A little naked herdboy watering his sheep at the riverbank waved to the Aphrodite as she glided past. Menedemos lifted a hand from the steering oars to wave back. Diokles said, "This is pretty settled country. A lot of places, he'd run from a ship for fear we'd grab him and sell him somewhere."
"That's true. He'd bring two, three minai, even scrawny as he is." Menedemos shrugged. "More trouble than he's worth." He wondered if he would have said the same thing had the voyage not been turning a profit.
At the bow, Aristeidas pointed ahead and called, "Thalassa! Thalassa!"
"The sea! The sea!" The rest of the sailors took up the cry.
Sostratos, on the other hand, started to laugh. "What's so funny?" Menedemos asked.
"That's what Xenophon's Ten Thousand, or however many of them were left alive by then, called out when they came to the sea after they got away from the Persians," Sostratos answered.

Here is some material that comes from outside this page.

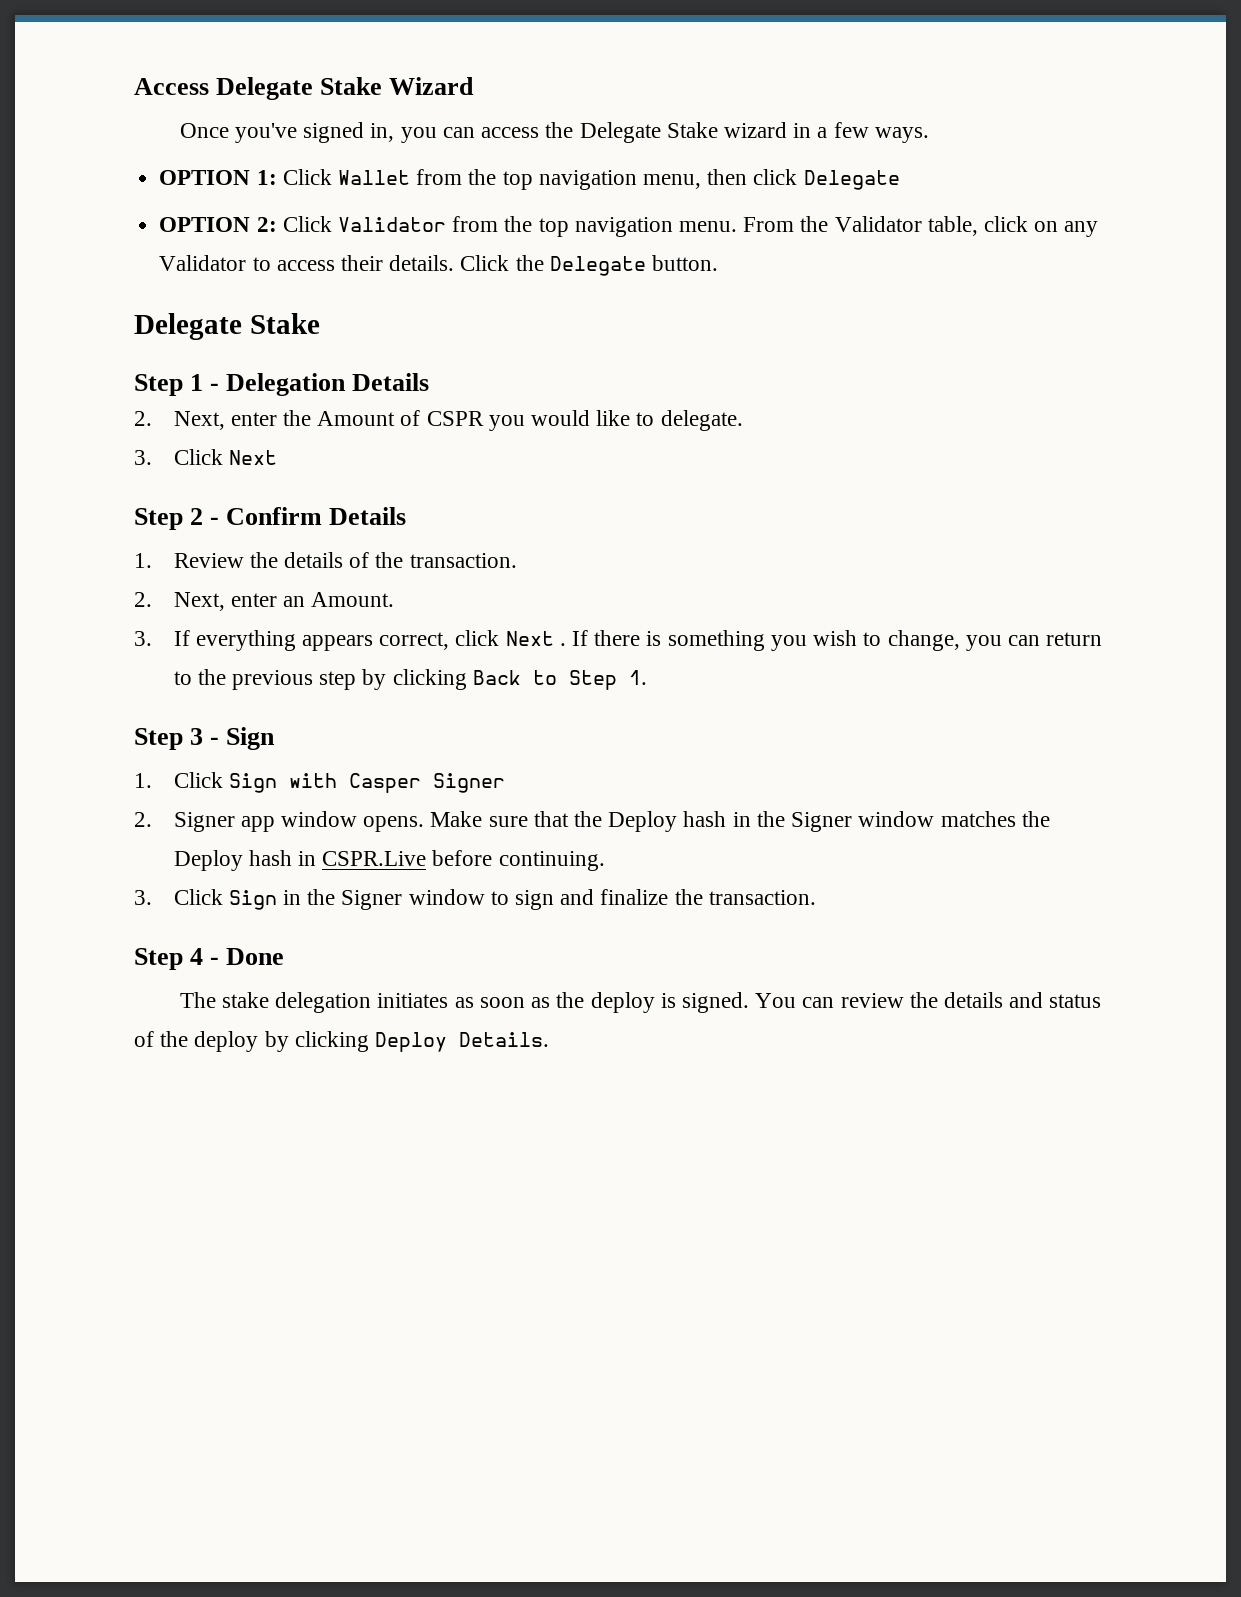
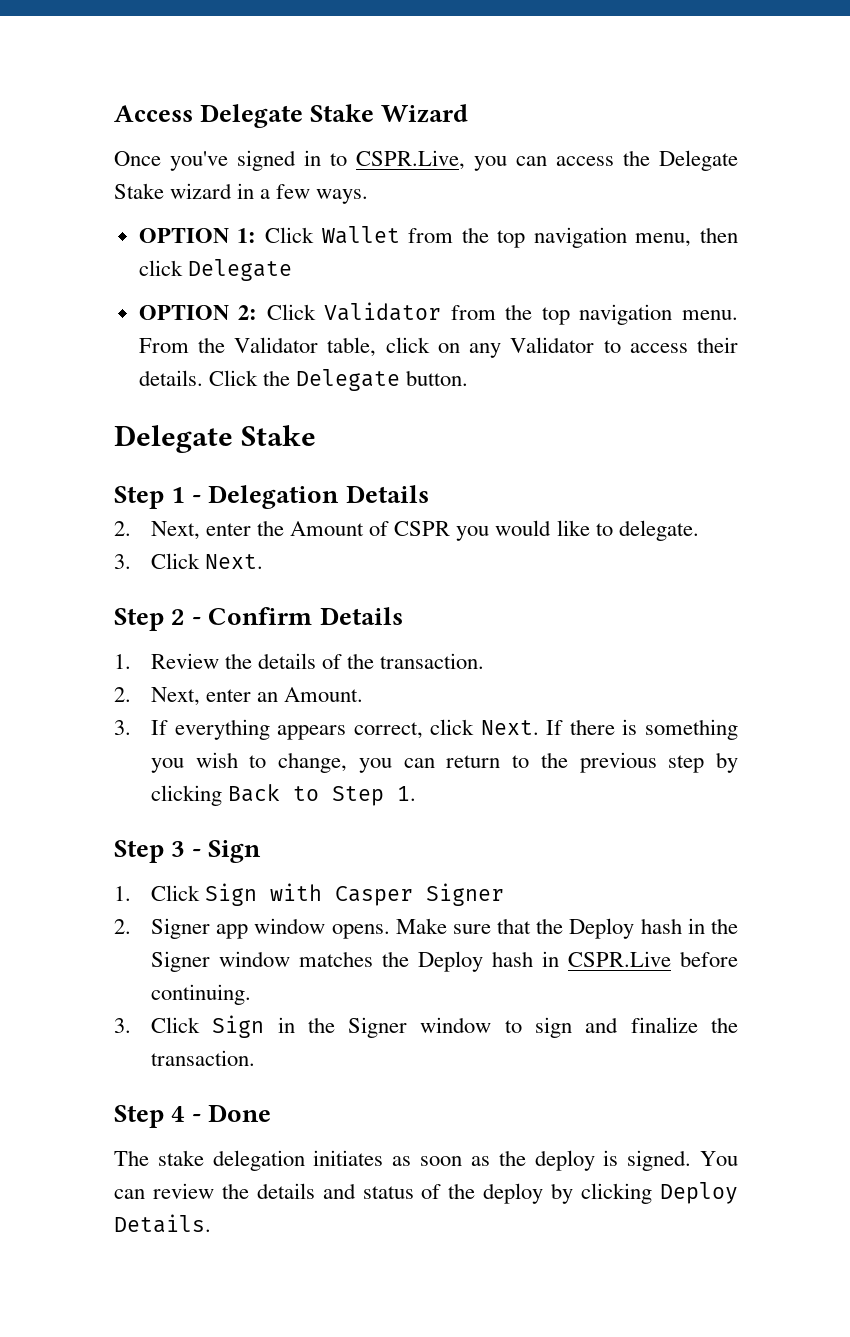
[370,123,395,142] in, -> [304,150,465,170] in to CSPR.Live,
[228,450,277,465] Next -> [205,554,264,569] Next.
[505,631,566,646] Next . -> [480,720,539,735] Next.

"Xenophon was an Athenian, wasn't he?" Menedemos said. When Sostratos dipped his head, Menedemos went on, "I'm surprised he didn't write, 'Thalatta! Thalatta!' instead." He pointed at his cousin. "Some of that Attic dialect has rubbed off on you - I've heard you say glotta for glossa and things like that."
Hearing his tongue mentioned, Sostratos stuck it out. Menedemos returned the gesture. Sostratos said, "As a matter of fact, if I remember rightly, Xenophon did write, 'Thalattta!' "
"Ha!" Menedemos felt vindicated. "I bet his soldiers, or most of them, said it the way Aristeidas just did."
"You're probably right," Sostratos said. "But if you expect an Athenian to give up his dialect just because it doesn't match the way someone actually said something, you're asking too much."